Já reparou como tudo na vida são ciclos? Isso não é novidade alguma, eu sei. Mas gosto de refletir a respeito.

Envolvemo-nos com algum projeto, sintonizamo-nos com algumas pessoas, dedicamo-nos a algum empreendimento... e, por algum tempo, parece que aquela realidade sempre se manterá, tamanha a importância que damos a ela.

O interessante é percebermos em que estágio desse ciclo está nossa relação com esse “outro”. Tudo o que fazemos deve-nos trazer um crescimento, e (deixe-me sonhar, por favor!) perfeito é quando esse crescimento se estende a outras pessoas com as quais convivemos. O que precisamos eternamente aprender é que esses processos não são eternos. Chega um momento em que uma dada situação não nos acrescenta mais. Há riscos que valem o investimento. Há aborrecimentos e ajustes que merecem um esforço para a adequação, afinal de contas, qual relação é fácil? Qual projeto não demanda perseverança?
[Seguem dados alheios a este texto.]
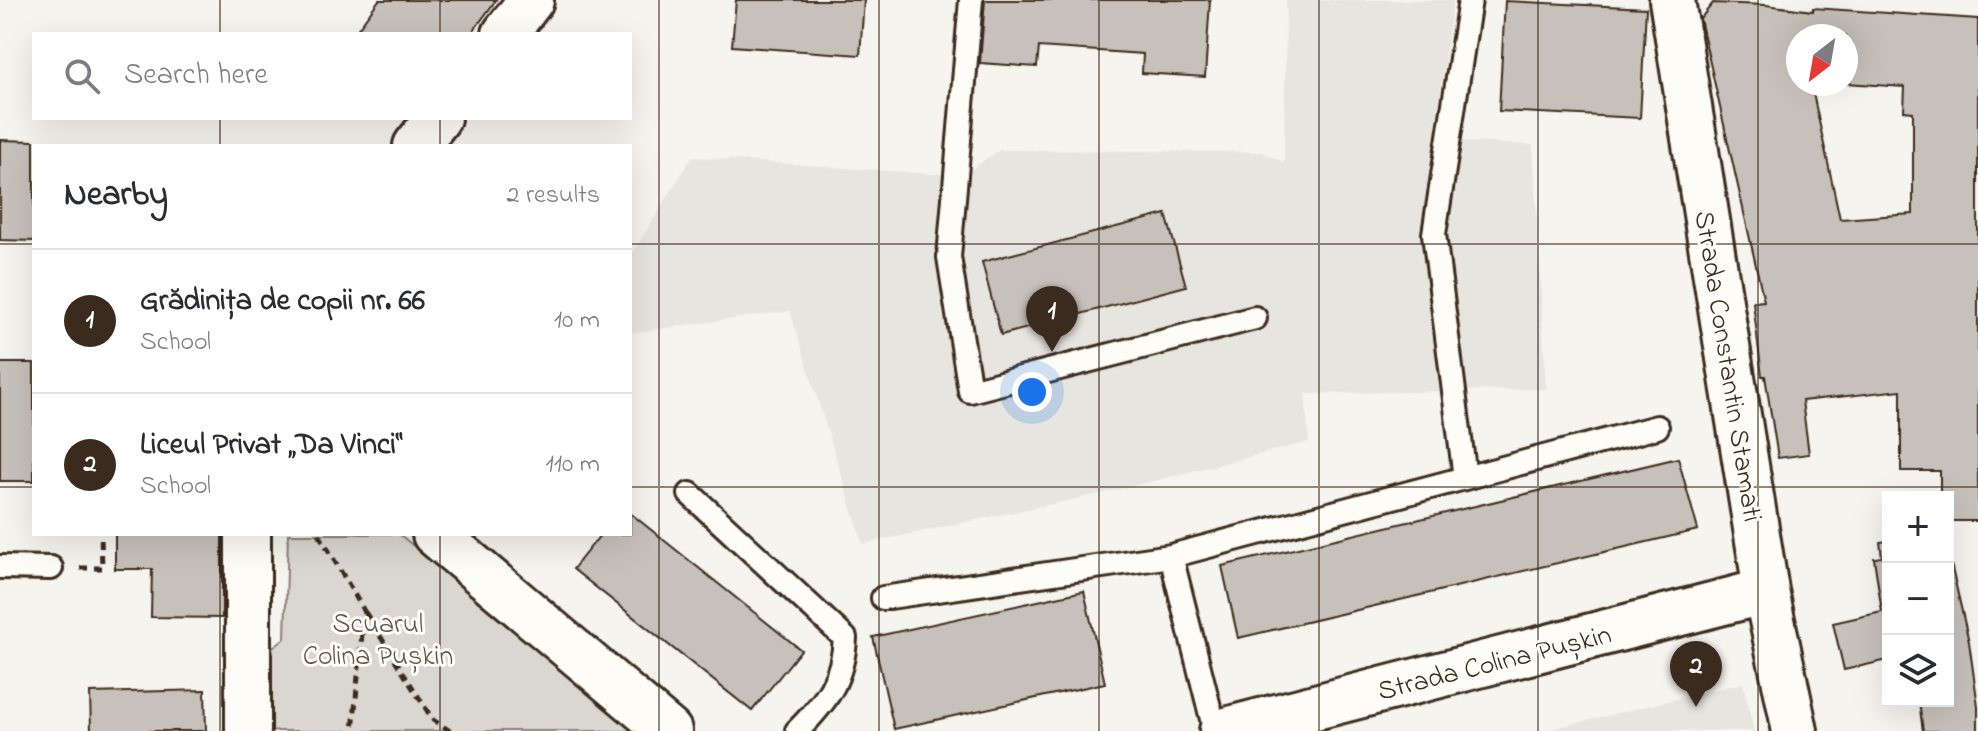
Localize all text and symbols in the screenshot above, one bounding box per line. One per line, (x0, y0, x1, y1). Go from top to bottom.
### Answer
north arrow (1786, 24, 1858, 96)
search box (32, 32, 632, 120)
icon: search (60, 54, 104, 98)
text: Search here (124, 54, 268, 98)
text: Nearby (64, 171, 168, 221)
text: 2 results (507, 177, 600, 215)
street label: Strada Constantin Stamati (1682, 208, 1771, 525)
text: Grădinița de copii nr. 66 (140, 280, 425, 324)
pin: 1 (1026, 286, 1078, 352)
text: 1 (86, 302, 94, 340)
text: 10 m (554, 302, 600, 340)
text: School (140, 324, 211, 362)
your location (1012, 372, 1052, 412)
text: Liceul Privat „Da Vinci“ (140, 424, 403, 468)
text: 2 (84, 446, 96, 484)
text: 110 m (546, 446, 600, 484)
text: School (140, 468, 211, 506)
map controls (1882, 491, 1954, 707)
button: + (1882, 491, 1954, 563)
button: − (1882, 563, 1954, 635)
park label: Scuarul Colina Pușkin (303, 605, 453, 678)
street label: Strada Colina Pușkin (1374, 616, 1616, 713)
button: layers (1882, 635, 1954, 707)
pin: 2 (1670, 641, 1722, 707)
Limites, porém, devem ser respeitados.

Sempre me incomoda reconhecer e respeitar certos limites, até porque esses limites são meus e me fazem ter de abrir mão de algo que eu gostaria de manter comigo. Incomoda-me ainda mais sentir que minha decisão de concluir um ciclo muitas vezes não é tomada apenas por sentir que esse ciclo está chegando ao fim. O que de fato me incomoda é ter de fechar um ciclo para me manter fiel àquilo em que acredito, uma vez que me deparo com alguma atitude injusta, autoritária, hipócrita ou impostora.

Eu sou tolerante a muitas coisas que poucos tolerariam. Não me importo que façam pouco de mim. Não me importo que não aceitem minhas opiniões ou minhas filosofias. Não me importo que não me dêem a atenção que julgo merecer ou o reconhecimento que tantos têm fazendo tão menos que eu. Por ironia, talvez, não tolero duas coisas a que muitos andam desatentos hoje em dia: 1) não admito ser usada por pessoas que visam a interesses escusos*. 2) não admito ter de conviver num espaço em que os fins justificam os meios e os meios envolvam a falta de respeito com pessoas dignas da minha admiração.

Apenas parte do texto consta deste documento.